Bismillaah,
Hai semuaa,,, apa kabar sahabattt??
Semoga selalu bahagia yaa… hehe…
Nah, jadi ceritanya udah lamaa banget gak nulis. Draft hanya ada judulnya saja. Jujur, pasca kampus membuat saya malas nulis, maklum, banyak juga antrian pekerjaan hehe. Pekerjaan apa kira-kira? Nah baiklah, langsung saja kita lihat jalan ceritanya.
Kuliah Kerja Nyata, disingkat KKN. Sebenarnya malas sekali menuliskan alur KKN yang menurut saya “amburadul”, tidak tertata sama sekali dan menyebalkan.
Tapi, saya tetap punya cerita unik dan hikmah yang dipetik. Singkat saja, dari KKN itulah makna hidup benar-benar terjadi. Alhamdulillah, masih lebih sering makan nasi daripada makan hati, haha. Yah, begitulah. Alur panjang perkenalan, dari mulai muncul rasa takut, kecewa, biasa aja, duka, nestapa, bahagia. Campur-campur intinya.
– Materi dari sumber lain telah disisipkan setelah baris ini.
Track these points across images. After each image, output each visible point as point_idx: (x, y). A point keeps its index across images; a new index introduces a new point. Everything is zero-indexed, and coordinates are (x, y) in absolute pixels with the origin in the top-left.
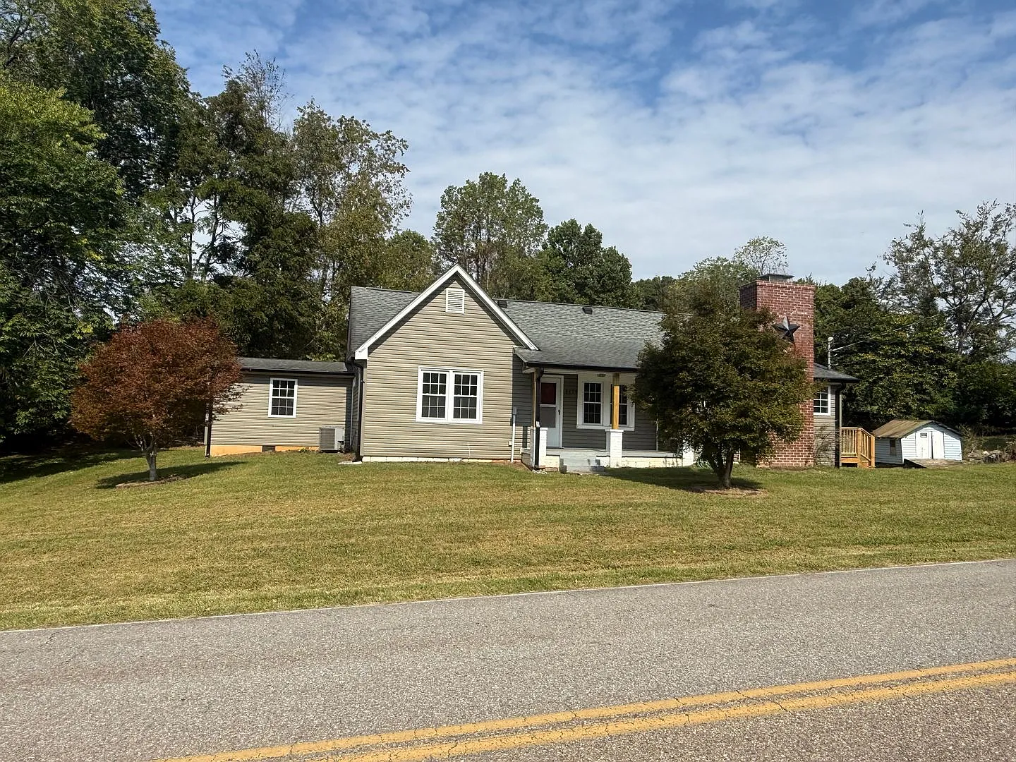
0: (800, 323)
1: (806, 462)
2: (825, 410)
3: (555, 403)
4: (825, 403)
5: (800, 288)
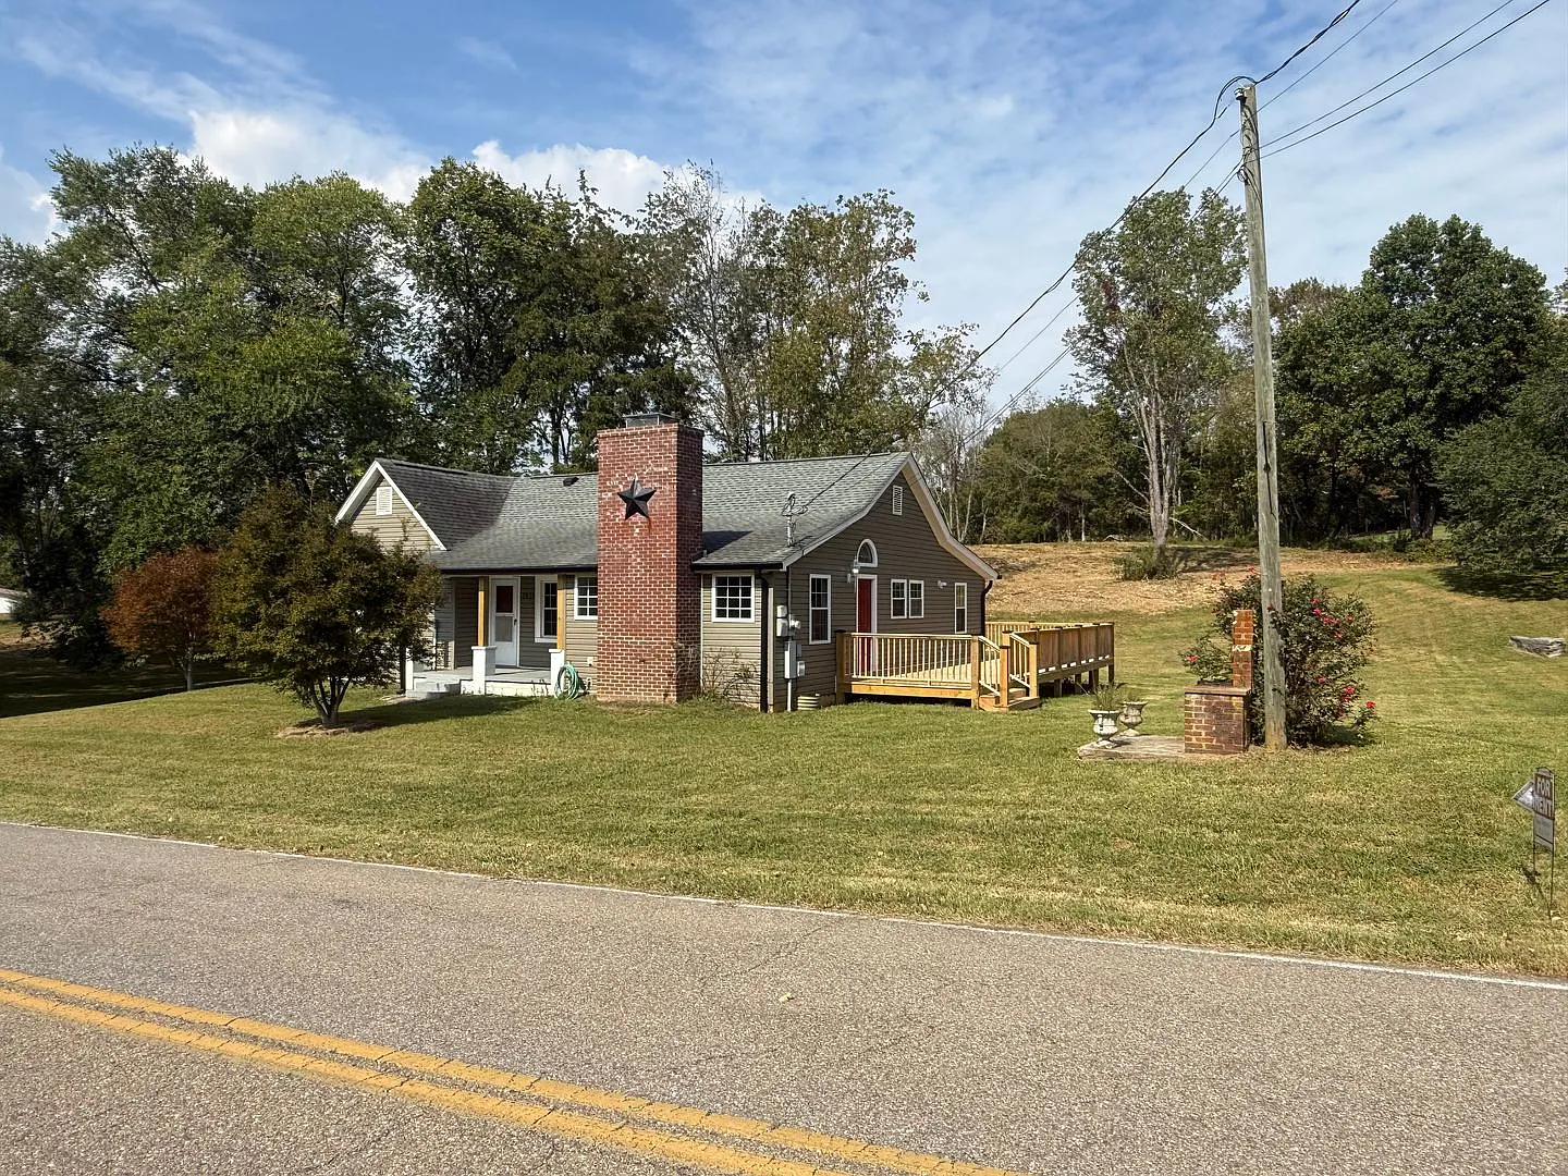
0: (656, 485)
1: (666, 695)
2: (747, 614)
3: (511, 611)
4: (747, 603)
5: (656, 431)
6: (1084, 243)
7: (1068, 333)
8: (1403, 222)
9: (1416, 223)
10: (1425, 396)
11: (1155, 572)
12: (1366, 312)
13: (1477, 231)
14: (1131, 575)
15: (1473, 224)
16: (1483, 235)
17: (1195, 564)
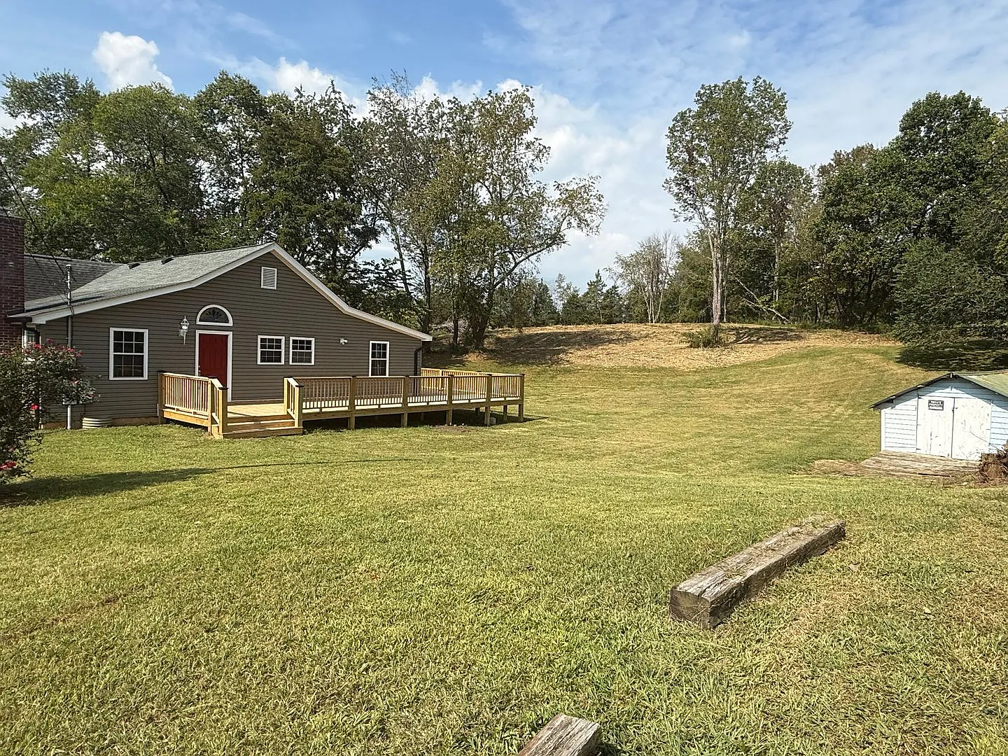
6: (675, 119)
7: (667, 182)
8: (923, 98)
9: (932, 99)
10: (921, 222)
11: (710, 342)
12: (888, 164)
13: (976, 103)
14: (694, 345)
15: (974, 97)
16: (982, 105)
17: (755, 339)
Mulai dari perkenalan. Sebagai anak “pinggir lampu merah” (karna fakultasnya memang di situ wkwk) yang sendirian di tim itu, rasanya malas sekali untuk kembali berkenalan dengan orang-orang baru. Katanya, KKN itu membawa keahlian. Begitulah saya di awal. Membawa apa saja yang bisa dibawa. Singkatnya, pulang-pulang bawa titel bendahara.
Takuttt… AKU TAKUT dengan suasananya. Kegalakan dari “pawang kampung”, masuk-masuk langsung kena marah. Jujur, takut dan kecewa menjadi satu. Sudah menjadi mahasiswa tapi tidak punya etika. Begitulah kiranya dalam pandangan mereka. Satu, dua, tiga terlewati. Sampai akhir, siapa yang masih takut? Bukan aku tentunya. Bermula dari takut, berakhir dengan akrab. Iya. Kondisi berubah secepat itu. Satu, dua, tiga minggu, ketakutan berlalu. Pernah suatu ketika suntuk sekali di pondok, keluarlah ke serambi. Beliau sedang menyapu dan mengepel lantai. Bercakap-cakaplah kami, menghadirkan hangat.
Kapan aku sedih? Kapan duka? Kapan nestapa? Rahasia! Haha. Aku sudahi semuanya setelah nilainya keluar wkwk. Begitulah. Begitu kerasnya “hidup sebenarnya”. Begitu sesaknya dunia tanpa kelapangan dada. Begitu rapuhnya diri tanpa kokohnya keyakinan. Begitu sedihnya hati tanpa ada sinar mentari. Sesekali aku memandangi jendela lantai dua di pagi hari. Masih sama? Tidak! Setiap hari ada pemandangan berbeda di terminal itu. Dalam hati “aku pasti akan selalu mengenang semuanya”. Begitu sendu. Setiap malam, di jalan itu, selalu kupandangi temaram lampu. Begitu haru. Harus ikhlas. Harus tawakkal. Harus tetap berjalan. Sorenya bagaimana? Senja di sungai. Di gardu-gardu yang terkadang sangat sunyi. Kapan akan ramai? Saat bersama anak-anak! Iya. Anak-anak adalah salah satu alasan untuk selalu ceria. Mereka berlarian tanpa beban. Tapiii, sebentar, tanpa beban? Aku hanya sering melihat mereka marahan. Entah, harusnya mereka berbahagia, tapi konflik-konflik kecil tak dapat dipungkiri juga. Apalagi kita yang sudah dewasa??
Akhirnya, aku bahagia. Dari semua rangkaiannya, aku bahagia. Aku bahagia dengan ibu keduaku di sana. Aku bahagia dengan ayah keduaku di sana. Aku bahagia dengan teman keduaku di sana. Aku bahagia dengan dosen keduaku di sana. Aku bahagia dengan adik keduaku di sana. Aku bahagia dengan sosok kedua di sana. Aku bahagia dengan replika-replika dari “hidup artifisial” yang pernah dan sedang tidak kumiliki di sana. Hidup sesungguhnya. Hidup yang penuh tertawa. Terima-Terima-Tertata-Tertata-Menerima-Menerima hatinya.